# Task requirements
[A] Using the gut microbiota study abstract, answer these questions:
(i) In which journal was the study published?
(ii) How many psychiatric inpatients were in the sample?
(iii) What sequencing methods were used to process the fecal samples?
[B] Resume the gut microbiota study abstract after its last sentence, carrying it on past the methods section.

# Document excerpt
Publication Date

1-10-2023

Journal

Progress in Neuro-Psychopharmacology and Biological Psychiatry

DOI

10.1016/j.pnpbp.2022.110638

PMID

36122838

PMCID

PMC10278556

PubMedCentral® Posted Date

6-19-2023

PubMedCentral® Full Text Version

Author MSS

Published Open-Access

yes

Keywords

Humans, Gastrointestinal Microbiome, Depression, Inpatients, Anxiety, Biomarkers, Depression, Anxiety, Metagenomics Gastrointestinal microbiome, Biomarkers, Brain-gut Axis

Abstract

BACKGROUND: Comorbid anxiety and depression are common and are associated with greater disease burden than either alone. Our recent efforts have identified an association between gut microbiota dysfunction and severity of anxiety and depression. In this follow-up, we applied Differential Co-Expression Analysis (DiffCoEx) to identify potential gut microbiota biomarker(s) candidates of treatment resistance among psychiatric inpatients.

METHODS: In a sample of convenience, 100 psychiatric inpatients provided clinical data at admission and discharge; fecal samples were collected early during the hospitalization. Whole genome shotgun sequencing methods were used to process samples. DiffCoEx was used to identify clusters of microbial features significantly different based on treatment resistance status. Once overlapping features were identified, a knowledge-mining tool was used to review the literature using a list of microbial species/pathways and a select number of medical subject headlines (MeSH) terms relevant for depression, anxiety, and brain-gut-axis dysregulation. Network analysis used overlapping features to identify microbial interactions that could impact treatment resistance.

# Material shown

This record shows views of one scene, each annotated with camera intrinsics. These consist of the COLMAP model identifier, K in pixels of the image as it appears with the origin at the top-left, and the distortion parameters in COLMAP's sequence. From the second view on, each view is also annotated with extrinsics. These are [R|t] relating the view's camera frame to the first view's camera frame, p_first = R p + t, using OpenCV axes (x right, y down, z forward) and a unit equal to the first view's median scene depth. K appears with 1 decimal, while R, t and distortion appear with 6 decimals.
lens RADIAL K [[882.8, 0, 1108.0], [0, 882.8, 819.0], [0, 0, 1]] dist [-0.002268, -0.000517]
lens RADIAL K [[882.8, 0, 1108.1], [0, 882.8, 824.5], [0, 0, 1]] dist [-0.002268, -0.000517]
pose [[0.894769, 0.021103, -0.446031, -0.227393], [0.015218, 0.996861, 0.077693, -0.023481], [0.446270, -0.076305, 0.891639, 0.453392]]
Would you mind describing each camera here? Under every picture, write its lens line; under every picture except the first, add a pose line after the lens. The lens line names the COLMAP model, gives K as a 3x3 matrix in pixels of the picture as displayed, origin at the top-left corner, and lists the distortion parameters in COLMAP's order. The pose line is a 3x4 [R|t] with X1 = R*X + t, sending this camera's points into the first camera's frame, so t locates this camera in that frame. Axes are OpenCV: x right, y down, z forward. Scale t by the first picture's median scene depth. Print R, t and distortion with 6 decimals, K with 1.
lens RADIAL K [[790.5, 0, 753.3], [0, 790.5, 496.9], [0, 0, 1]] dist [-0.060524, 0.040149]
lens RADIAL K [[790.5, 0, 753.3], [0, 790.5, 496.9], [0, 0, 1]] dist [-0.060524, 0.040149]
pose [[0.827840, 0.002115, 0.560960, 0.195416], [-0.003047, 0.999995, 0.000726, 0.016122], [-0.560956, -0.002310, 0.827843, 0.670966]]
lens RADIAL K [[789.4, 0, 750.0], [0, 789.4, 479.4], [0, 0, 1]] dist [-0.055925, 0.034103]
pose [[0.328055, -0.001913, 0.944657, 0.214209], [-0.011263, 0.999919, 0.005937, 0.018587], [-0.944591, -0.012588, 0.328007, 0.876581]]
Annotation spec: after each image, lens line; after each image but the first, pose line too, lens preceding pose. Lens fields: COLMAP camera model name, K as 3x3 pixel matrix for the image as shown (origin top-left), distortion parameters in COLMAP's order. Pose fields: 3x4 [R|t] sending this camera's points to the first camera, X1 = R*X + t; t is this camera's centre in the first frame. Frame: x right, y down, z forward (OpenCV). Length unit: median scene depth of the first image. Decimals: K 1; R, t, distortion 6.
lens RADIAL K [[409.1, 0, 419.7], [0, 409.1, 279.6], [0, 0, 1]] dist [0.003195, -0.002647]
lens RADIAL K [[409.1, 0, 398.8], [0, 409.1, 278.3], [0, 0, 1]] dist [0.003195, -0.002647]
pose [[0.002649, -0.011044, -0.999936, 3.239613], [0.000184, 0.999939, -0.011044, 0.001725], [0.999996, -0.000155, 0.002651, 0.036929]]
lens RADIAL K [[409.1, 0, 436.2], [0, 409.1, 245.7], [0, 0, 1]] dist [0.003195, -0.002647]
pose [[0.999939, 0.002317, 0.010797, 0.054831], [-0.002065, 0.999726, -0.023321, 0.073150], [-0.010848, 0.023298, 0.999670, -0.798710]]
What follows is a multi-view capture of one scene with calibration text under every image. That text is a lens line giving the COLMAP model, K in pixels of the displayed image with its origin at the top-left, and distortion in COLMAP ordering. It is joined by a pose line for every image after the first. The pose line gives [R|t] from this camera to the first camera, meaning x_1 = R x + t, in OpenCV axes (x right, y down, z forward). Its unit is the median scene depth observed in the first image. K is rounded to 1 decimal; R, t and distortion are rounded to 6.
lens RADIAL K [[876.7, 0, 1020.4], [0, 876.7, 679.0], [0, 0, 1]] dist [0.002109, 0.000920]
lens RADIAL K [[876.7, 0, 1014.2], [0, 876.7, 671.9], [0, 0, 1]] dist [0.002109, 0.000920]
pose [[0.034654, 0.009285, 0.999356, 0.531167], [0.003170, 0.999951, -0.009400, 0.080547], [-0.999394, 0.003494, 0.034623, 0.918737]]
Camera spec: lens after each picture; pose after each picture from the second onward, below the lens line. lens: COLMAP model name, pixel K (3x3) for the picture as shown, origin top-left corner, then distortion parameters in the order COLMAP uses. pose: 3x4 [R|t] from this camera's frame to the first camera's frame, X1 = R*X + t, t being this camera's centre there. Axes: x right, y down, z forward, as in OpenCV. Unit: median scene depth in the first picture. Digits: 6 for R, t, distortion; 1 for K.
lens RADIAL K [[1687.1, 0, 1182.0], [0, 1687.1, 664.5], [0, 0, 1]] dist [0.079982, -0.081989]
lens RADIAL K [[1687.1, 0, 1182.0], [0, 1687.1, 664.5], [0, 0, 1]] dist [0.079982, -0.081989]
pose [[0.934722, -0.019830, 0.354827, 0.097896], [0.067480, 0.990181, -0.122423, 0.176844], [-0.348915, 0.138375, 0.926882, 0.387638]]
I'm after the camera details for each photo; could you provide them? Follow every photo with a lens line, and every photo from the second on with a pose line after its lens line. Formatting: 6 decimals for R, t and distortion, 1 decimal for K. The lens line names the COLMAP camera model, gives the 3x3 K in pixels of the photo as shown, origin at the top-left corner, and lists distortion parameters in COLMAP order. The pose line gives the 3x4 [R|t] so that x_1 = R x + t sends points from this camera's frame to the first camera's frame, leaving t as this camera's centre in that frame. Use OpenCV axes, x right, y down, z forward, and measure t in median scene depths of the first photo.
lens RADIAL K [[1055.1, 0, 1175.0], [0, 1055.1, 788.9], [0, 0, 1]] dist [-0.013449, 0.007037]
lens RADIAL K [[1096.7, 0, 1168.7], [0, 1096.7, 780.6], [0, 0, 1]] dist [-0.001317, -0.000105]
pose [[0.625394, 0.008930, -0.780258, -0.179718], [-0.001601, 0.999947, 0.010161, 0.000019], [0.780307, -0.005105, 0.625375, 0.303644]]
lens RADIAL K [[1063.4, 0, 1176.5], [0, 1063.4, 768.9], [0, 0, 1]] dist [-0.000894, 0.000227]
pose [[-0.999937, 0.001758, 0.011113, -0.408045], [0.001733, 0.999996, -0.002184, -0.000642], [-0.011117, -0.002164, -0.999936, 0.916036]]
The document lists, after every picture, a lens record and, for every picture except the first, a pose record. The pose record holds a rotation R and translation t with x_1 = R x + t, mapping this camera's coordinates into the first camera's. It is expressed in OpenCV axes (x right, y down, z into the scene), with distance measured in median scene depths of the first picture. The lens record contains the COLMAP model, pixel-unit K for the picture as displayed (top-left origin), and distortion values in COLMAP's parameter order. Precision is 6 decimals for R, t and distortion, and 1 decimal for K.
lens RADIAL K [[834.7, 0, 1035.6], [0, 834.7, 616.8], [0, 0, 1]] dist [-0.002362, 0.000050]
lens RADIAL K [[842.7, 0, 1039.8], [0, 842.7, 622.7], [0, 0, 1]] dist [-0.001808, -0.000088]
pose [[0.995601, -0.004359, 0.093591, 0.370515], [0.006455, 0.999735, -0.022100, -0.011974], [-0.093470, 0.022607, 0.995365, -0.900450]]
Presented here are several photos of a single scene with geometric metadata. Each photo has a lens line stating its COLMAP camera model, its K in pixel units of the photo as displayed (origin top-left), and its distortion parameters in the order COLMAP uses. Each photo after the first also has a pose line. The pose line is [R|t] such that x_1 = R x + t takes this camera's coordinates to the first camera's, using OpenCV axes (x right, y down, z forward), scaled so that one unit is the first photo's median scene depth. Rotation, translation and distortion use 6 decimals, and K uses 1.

# Answer list
[A]
(i) Progress in Neuro-Psychopharmacology and Biological Psychiatry
(ii) 100
(iii) Whole genome shotgun sequencing methods

[B]
RESULTS: DiffCoEx analyzed 10,403 bacterial features: 43/44 microbial features associated with depression treatment resistance overlapped with 43/114 microbial features associated with anxiety treatment resistance. Network analysis resulted in 8 biological interactions between 16 bacterial species. Clostridium perfringens evidenced the highest connection strength (0.95). Erysipelotrichaceae bacterium 6_1_45 has been most widely examined, is associated with inflammation and dysbiosis, but has not been associated with depression or anxiety.

CONCLUSION: DiffCoEx potentially identified gut bacteria biomarker candidates of depression and anxiety treatment-resistance. Future efforts in psychiatric microbiology should examine the mechanistic relationship of identified pro-inflammatory species, potentially contributing to a biomarker-based algorithm for treatment resistance.